Top of EXERCISE PASSAGE

The film was shot on location in Morgan and Porterville, Utah in the summer of 1989; a large "M" erected in the mountains outlying Morgan is visible in some shots. The production crew was made up almost entirely of non-English-speaking Italians brought to America by Fragasso; the only fluent English speaker on set was Gemser. Fragasso and his crew largely relied on a broken pidgin English to communicate with the cast, who recalled not being able to understand much of what went on.

The cast had few experienced actors and was primarily assembled from residents of nearby towns who responded to an open casting call, hoping to win roles as extras. George Hardy was a dentist with no acting experience who showed up for fun, only to be given one of the film's largest speaking roles. Don Packard, who played the store owner, was actually a patient at a nearby mental hospital, and was cast for—⁠and subsequently filmed⁠—his role while on a day trip. He later recalled that he had smoked an enormous amount of marijuana prior to filming, had no idea what was happening around him, and that his disturbed "performance" in the film was not acting.

Drudi and Fragasso have stated that their intentions have been misunderstood, as the strongly criticized aspects of the film are intentionally comic and exaggerated, such as Creedence's theatrical acting or the preacher's monologue on eating meat.

Bottom of EXERCISE PASSAGE

→ EXERCISE OBJECTIVE: Continue the passage about how this low-budget film was shot and cast, picking up after its last sentence.

Top of DATA SUPPLIED

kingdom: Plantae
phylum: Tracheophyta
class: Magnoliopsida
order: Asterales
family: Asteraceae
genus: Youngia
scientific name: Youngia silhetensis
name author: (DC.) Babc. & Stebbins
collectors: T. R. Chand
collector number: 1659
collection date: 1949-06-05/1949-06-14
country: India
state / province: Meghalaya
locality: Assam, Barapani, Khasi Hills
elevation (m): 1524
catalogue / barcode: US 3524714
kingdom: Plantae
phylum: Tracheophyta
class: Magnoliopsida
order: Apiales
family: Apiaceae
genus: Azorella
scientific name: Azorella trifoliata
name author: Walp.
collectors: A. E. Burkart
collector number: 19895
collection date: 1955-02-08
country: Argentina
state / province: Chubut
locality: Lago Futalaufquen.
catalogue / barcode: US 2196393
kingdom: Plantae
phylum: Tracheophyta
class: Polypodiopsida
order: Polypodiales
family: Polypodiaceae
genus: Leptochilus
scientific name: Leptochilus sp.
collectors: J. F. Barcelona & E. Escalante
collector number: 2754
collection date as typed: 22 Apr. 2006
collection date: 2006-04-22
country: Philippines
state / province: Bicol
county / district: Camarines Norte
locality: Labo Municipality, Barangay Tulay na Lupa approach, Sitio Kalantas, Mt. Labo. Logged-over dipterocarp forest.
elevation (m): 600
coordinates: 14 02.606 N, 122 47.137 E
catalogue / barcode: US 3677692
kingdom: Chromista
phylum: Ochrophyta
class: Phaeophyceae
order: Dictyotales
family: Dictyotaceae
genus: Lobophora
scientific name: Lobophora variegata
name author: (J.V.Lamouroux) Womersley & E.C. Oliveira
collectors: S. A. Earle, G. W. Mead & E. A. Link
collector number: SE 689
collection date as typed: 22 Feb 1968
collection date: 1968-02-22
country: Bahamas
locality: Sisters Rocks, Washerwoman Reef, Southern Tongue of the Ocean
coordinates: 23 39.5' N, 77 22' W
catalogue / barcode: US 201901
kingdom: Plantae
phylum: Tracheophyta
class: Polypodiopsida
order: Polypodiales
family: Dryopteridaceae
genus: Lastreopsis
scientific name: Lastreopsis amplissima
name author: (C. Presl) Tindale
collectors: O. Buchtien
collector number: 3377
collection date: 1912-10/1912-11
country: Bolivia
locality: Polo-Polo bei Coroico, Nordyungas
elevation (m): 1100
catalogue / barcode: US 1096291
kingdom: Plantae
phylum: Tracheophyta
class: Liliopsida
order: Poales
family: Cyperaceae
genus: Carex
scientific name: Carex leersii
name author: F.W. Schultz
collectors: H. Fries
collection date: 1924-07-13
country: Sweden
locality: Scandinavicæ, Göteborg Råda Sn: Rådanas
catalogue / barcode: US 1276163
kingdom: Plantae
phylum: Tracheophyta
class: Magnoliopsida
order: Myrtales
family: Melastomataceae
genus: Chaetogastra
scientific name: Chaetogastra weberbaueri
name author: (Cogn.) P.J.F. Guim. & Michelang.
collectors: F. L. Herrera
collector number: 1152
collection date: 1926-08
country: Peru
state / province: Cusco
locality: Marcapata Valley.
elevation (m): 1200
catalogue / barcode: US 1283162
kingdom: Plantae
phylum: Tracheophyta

Bottom of DATA SUPPLIED

→ RESPONSE BOX:
As neither Fragasso nor Drudi spoke fluent English, the shooting script was written in the same broken dialect in which they both spoke; the cast would later recall that the script was only given to them scene-by-scene and that they had difficulty understanding their dialogue as written. Some of the cast members offered to correct their lines to sound more grammatically and syntactically correct but said that Fragasso demanded they deliver their lines verbatim. Despite the majority of the cast attesting to the same story, Fragasso has vehemently denied their version of events, and once reacted angrily to a panel discussion being conducted by the cast, calling the actors "dogs" (Italian for "bad actors") and accusing them of lying about their experiences.

Soundtrack
The film's soundtrack was composed by Carlo Maria Cordio and was played entirely on Roland D-50 and Korg M1 synthesizers, consisting of a few brief themes repeated over and over, including a sped-up M1 demo track. In 2017, the complete score was released on CD, LP and cassette by Lunaris Records.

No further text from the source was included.